I finally broke down and told DH what's been going on tonight, and he suggested I tell you lovely people and see if you could give me any coping strategies.
DS is 15 weeks old, and he's absolutely wonderful. I had very bad antenatal depression that is really well controlled now with citalopram. My mood is great, the mental health team looking after me is very impressed with how well I am doing.
However....for about the last week or two, I've been having these really intrusive thoughts about DS being hurt. It's to the point where it keeps me awake and sometimes crying most nights. And now it's starting to happen during the day too. I've just been sobbing in front of DH, didn't even want to tell him what exactly the thoughts were, but he finally convinced me.
I keep imagining someone stomping on DS's head. It's not me, it's someone else, usually teenage boys, and they've got DS on the ground and are kicking him and stomping on him. I am crying now just writing that.

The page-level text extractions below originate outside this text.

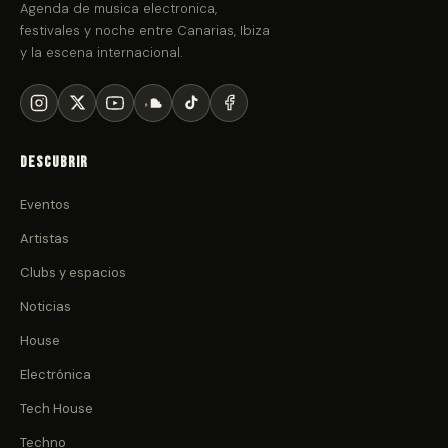
Agenda de musica electronica,
festivales y noche entre Canarias, Ibiza
y la escena internacional.
Descubrir
Eventos
Artistas
Clubs y espacios
Noticias
House
Electrónica
Tech House
Techno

It's so awful, and the more I try not to think about it, the worse it gets.
DH has been looking up info on intrusive thoughts and all evidence seems to be that this is really common for new parents. I want to stress I have no thoughts of deliberately hurting him myself. I don't think I have PND.
I would love to hear if anyone has any suggestions as to how I can make it stop? And frankly would really like to know I'm not alone in this. I should be sleeping loads as DS sleeps through the night, but I'm getting more and more tired from lying awake every night.